Equiformer: Equivariant Graph Attention Transformer for 3D Atomistic Graphs

Abstract: Despite their widespread success in various domains, Transformer networks have yet to perform well across datasets in the domain of 3D atomistic graphs such as molecules even when 3D-related inductive biases like translational invariance and rotational equivariance are considered. In this paper, we demonstrate that Transformers can generalize well to 3D atomistic graphs and present Equiformer, a graph neural network leveraging the strength of Transformer architectures and incorporating SE(3)/E(3)-equivariant features based on irreducible representations (irreps). First, we propose a simple and effective architecture by only replacing original operations in Transformers with their equivariant counterparts and including tensor products. Using equivariant operations enables encoding equivariant information in channels of irreps features without complicating graph structures. With minimal modifications to Transformers, this architecture has already achieved strong empirical results. Second, we propose a novel attention mechanism called equivariant graph attention, which improves upon typical attention in Transformers through replacing dot product attention with multi-layer perceptron attention and including non-linear message passing. With these two innovations, Equiformer achieves competitive results to previous models on QM9, MD17 and OC20 datasets.

• The paper introduces an innovative Transformer that replaces standard dot product attention with an equivariant MLP-based mechanism for 3D atomistic graphs.
• It leverages irreducible representations and tensor products to enforce SE(3)/E(3)-equivariance, enhancing the model's ability to capture 3D geometric features.
• Empirical results on datasets like QM9, MD17, and OC20 demonstrate state-of-the-art performance and scalability in predicting complex quantum properties.

"Equiformer: Equivariant Graph Attention Transformer for 3D Atomistic Graphs" Detailed Summary

Introduction and Motivation

Equiformer addresses the limitations of traditional Transformer networks when applied to 3D atomistic graphs such as molecules. In domains requiring prediction of quantum properties, existing neural architectures leverage inductive biases reflecting data symmetry, yet 3D atomistic graph datasets have proven challenging for vanilla Transformers. This research presents Equiformer, an innovative graph neural network integrating Transformer architecture with $SE(3)/E(3)$-equivariant features based on irreducible representations (irreps).

Architectural Innovations

The Equiformer architecture fundamentally transforms Transformers by substituting original operations with their equivariant counterparts and introduces tensor products to maintain and process equivariant information within irreps features. This design is realized with minimal adjustments to existing Transformer structures, achieving high empirical results without complicating graph structures.

Equivariant Graph Attention Mechanism

A novel element of Equiformer is the equivariant graph attention, which enhances standard Transformer attention mechanisms. This is done by replacing dot product attention with multi-layer perceptron (MLP) attention and incorporating non-linear message passing. These transformations enable the effective encoding of 3D-related inductive biases within Transformers, showing competitive results on various benchmarks like QM9, MD17, and OC20.

Figure 1: Architecture of Equiformer.
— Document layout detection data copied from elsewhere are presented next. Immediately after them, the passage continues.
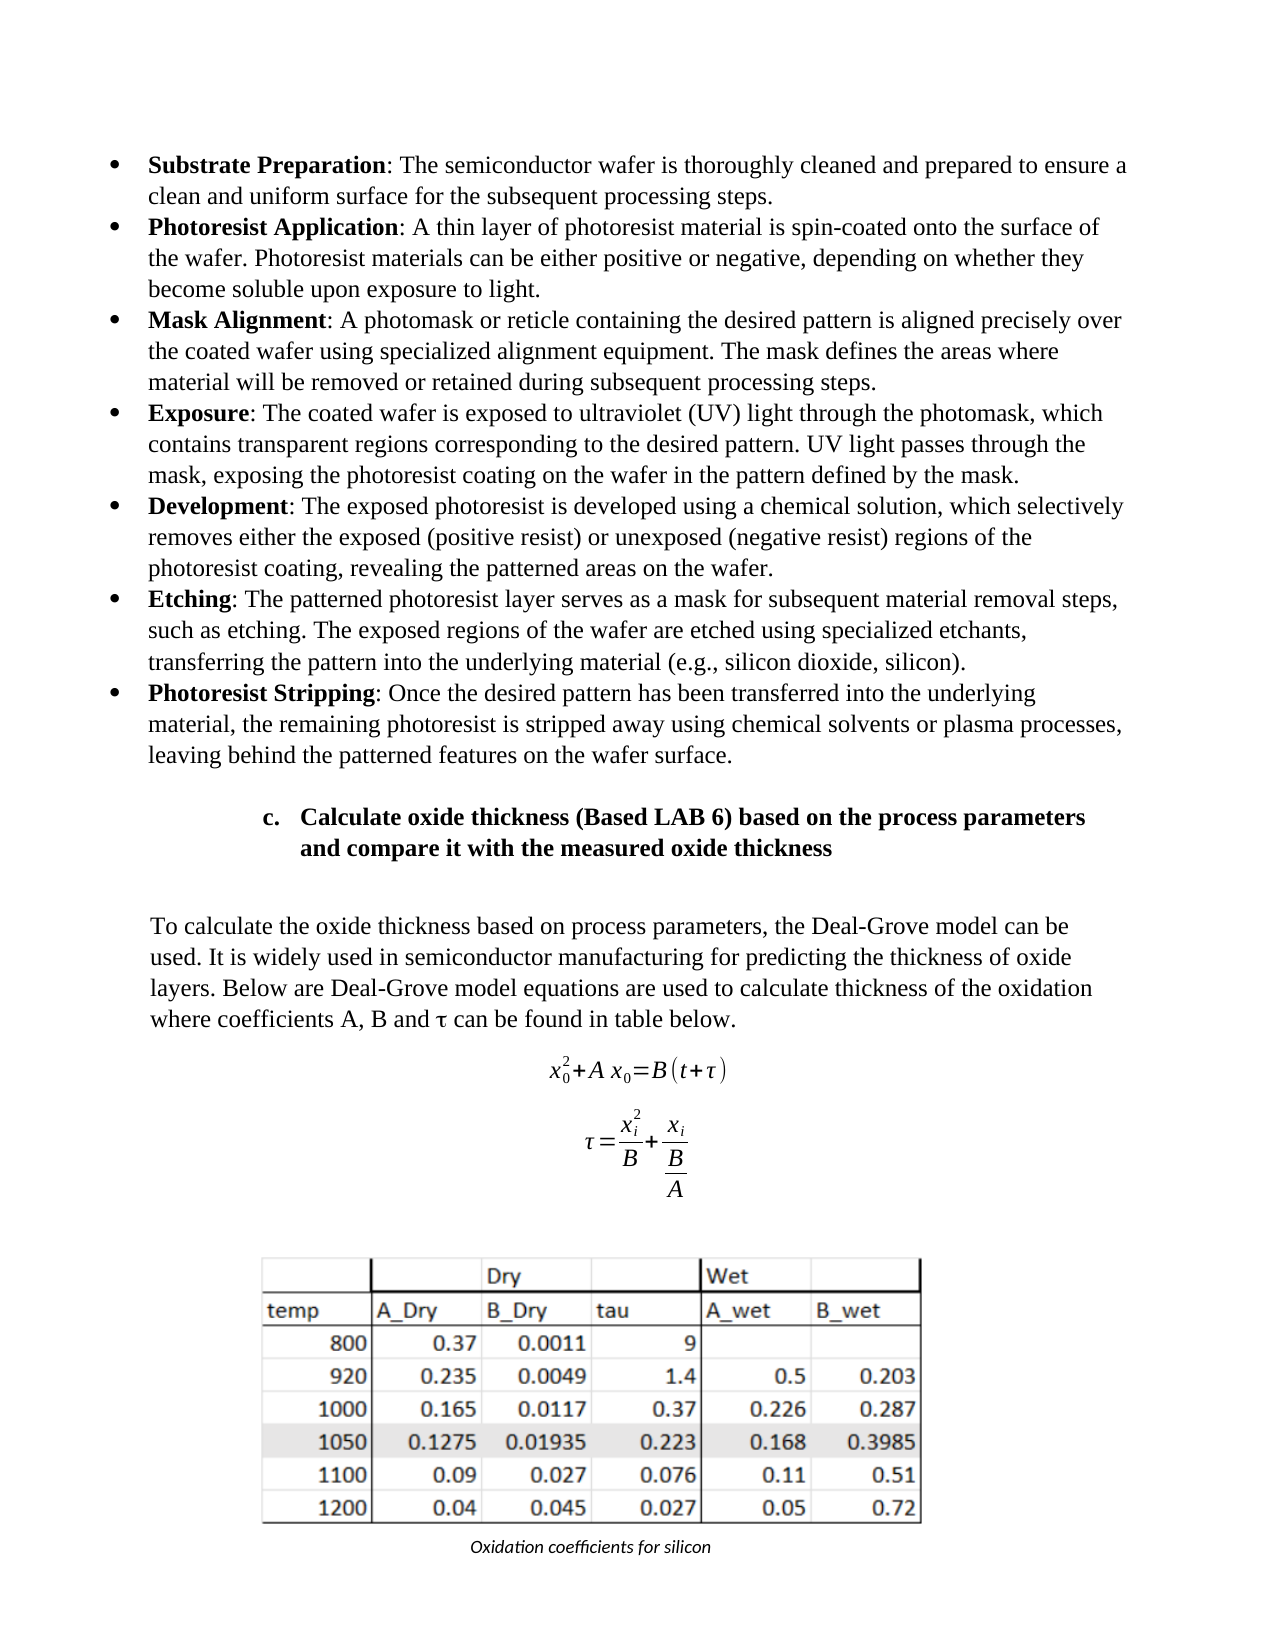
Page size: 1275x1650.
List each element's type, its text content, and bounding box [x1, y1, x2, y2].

list Photoresist Stripping: Once the desired pattern has been transferred into the underlying material, the remaining photoresist is stripped away using chemical solvents or plasma processes, leaving behind the patterned features on the wafer surface. [110, 678, 1127, 768]
list Calculate oxide thickness (Based LAB 6) based on the process parameters and compare it with the measured oxide thickness [262, 802, 1127, 861]
list Mask Alignment: A photomask or reticle containing the desired pattern is aligned precisely over the coated wafer using specialized alignment equipment. The mask defines the areas where material will be removed or retained during subsequent processing steps. [110, 305, 1127, 396]
text To calculate the oxide thickness based on process parameters, the Deal-Grove model can be used. It is widely used in semiconductor manufacturing for predicting the thickness of oxide layers. Below are Deal-Grove model equations are used to calculate thickness of the oxidation where coefficients A, B and can be found in table below. [150, 911, 1125, 1033]
list Development: The exposed photoresist is developed using a chemical solution, which selectively removes either the exposed (positive resist) or unexposed (negative resist) regions of the photoresist coating, revealing the patterned areas on the wafer. [110, 491, 1127, 582]
list Photoresist Application: A thin layer of photoresist material is spin-coated onto the surface of the wafer. Photoresist materials can be either positive or negative, depending on whether they become soluble upon exposure to light. [110, 212, 1127, 303]
list Exposure: The coated wafer is exposed to ultraviolet (UV) light through the photomask, which contains transparent regions corresponding to the desired pattern. UV light passes through the mask, exposing the photoresist coating on the wafer in the pattern defined by the mask. [110, 398, 1127, 489]
list Substrate Preparation: The semiconductor wafer is thoroughly cleaned and prepared to ensure a clean and uniform surface for the subsequent processing steps. [110, 150, 1127, 210]
picture [257, 1253, 925, 1528]
list Etching: The patterned photoresist layer serves as a mask for subsequent material removal steps, such as etching. The exposed regions of the wafer are etched using specialized etchants, transferring the pattern into the underlying material (e.g., silicon dioxide, silicon). [110, 584, 1127, 675]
We embed input 3D graphs with atom and edge-degree embeddings and process them with Transformer blocks, consisting of equivariant graph attention and feed-forward networks.

Empirical Evaluation

Datasets and Results

• QM9 and MD17 Datasets: For small molecules (<100 atoms), Equiformer achieved the best aggregate performance across multiple tasks, surpassing models like NequIP and TorchMD-NET. On QM9, Equiformer excels due to its superior handling of equivariant features and its unique attention mechanism.
• OC20 Dataset: For larger, more complex atomistic systems (~1 Å accuracy), Equiformer achieves state-of-the-art results especially when trained with IS2RE and IS2RS data, highlighting its scalability and robustness.

Ablation Studies

The research includes ablation studies illustrating the significance of the two proposed innovations: improved dot product attention and non-linear message passing. Results show that even with only dot product attention, Equiformer exhibits strong performance, while including all proposed features results in improved scores, particularly in complex datasets.

Theoretical and Practical Implications

Equiformer's equivariant graph attention transforms potentially extendable beyond 3D atomistic graphs to other domains like complex molecular dynamics and material science applications.

Figure 2: Equivariant operations used in Equiformer. Visualizing various interaction mechanisms like equivariant activations and tensor products provides further insight into its capabilities.

Conclusion

Equiformer showcases innovative integration of Transformers with equivariant graph neural networks, offering substantial performance gains in predicting intricate quantum properties of atomistic graphs. The research demonstrates that equipping architectures with inductive biases via equivariant operations can significantly enhance their applicability in domains where geometric transformations (e.g., rotation, translation) are critical. Future explorations could focus on further optimizing computational efficiency and extending the framework to other complex systems.